A better era for IT service desks
For several decades, there has been a relentless increase in the complexity of running an information technology organization. IT teams have worked diligently to keep pace. One of the first ideas was the creation of service desks providing telephone support. From the beginning, however, providing assistance by phone had scale issues—the growing volume of requests and issues required a large body of support agents.
As email and web access became more widely used, IT teams created systems that could be used to assist people in accessing support in more of a self-service model to augment their phone support mechanisms. People looking for help could send in their requests via email or go to a website and fill in forms or select items from a “catalog.” These approaches, still very much in use today, provide value, but have limitations.

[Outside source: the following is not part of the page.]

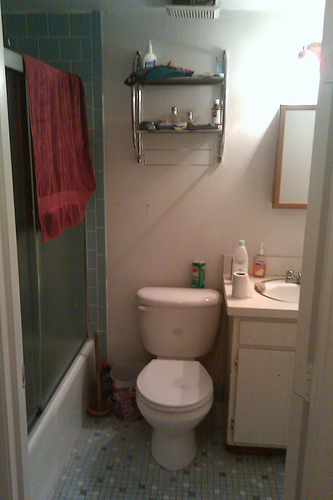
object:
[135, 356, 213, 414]
seat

As you might expect, all email-based and web form requests require direct interaction from an agent—and the vast majority of these require back-and-forth interactions with the end user—either by email or by phone. A significant number of these items end up being reassigned or escalated due to the need to reclassify them after the initial agent review.
The largest portion of form-based items do not result in the desired “zero touch” goal. And the level of agent follow-up needed for catalog-driven items is much higher than expected. All of these mechanisms miss the mark on two specific points: They do not provide assistance in a conversational manner that people looking for help would prefer, and they require folks to leave the communication channels where they spend the most of their time.
Agent of change
It’s well understood that a key reason that people avoid interacting with IT organizations is that they feel that if they start an interaction with the support team it will result in a draw on their schedule that they have no control over.
Moreover, when the end user does contact the support team, the fact that experts tend to use technical lingo results in these interactions frequently not translating into an acceptable experience for the person trying to get help. Or for the agent doing the helping.
Innovative technologies are now available to address these challenges. Virtual agents that leverage artificial intelligence, natural language processing and machine learning enable conversational approaches to issue resolution—and create more satisfying and productive support experiences for users and analysts. The nature of this virtual agent technology is inherently scalable and improving over time.
Adoption of virtual agents is drastically reducing the burden on support organizations while improving the quality, classification, and completeness of tickets and requests. The best virtual agents expand self-service adoption by allowing users to communicate through the messaging applications they already use, such as Facebook Messenger, Google Hangouts Skype, for Business, Slack, Microsoft Teams and so on. This enables end users to report issues anywhere and at any time, in a conversational manner.
A brighter era
For too long, IT service desk teams have struggled with tools which are inadequate for maintaining complex organizational infrastructures. The future doesn’t have to be a repetition of the past and there is a better era in service management ahead—an era that leverages artificial intelligence to improve customer service experiences and increase support team productivity and job satisfaction. It’s about time.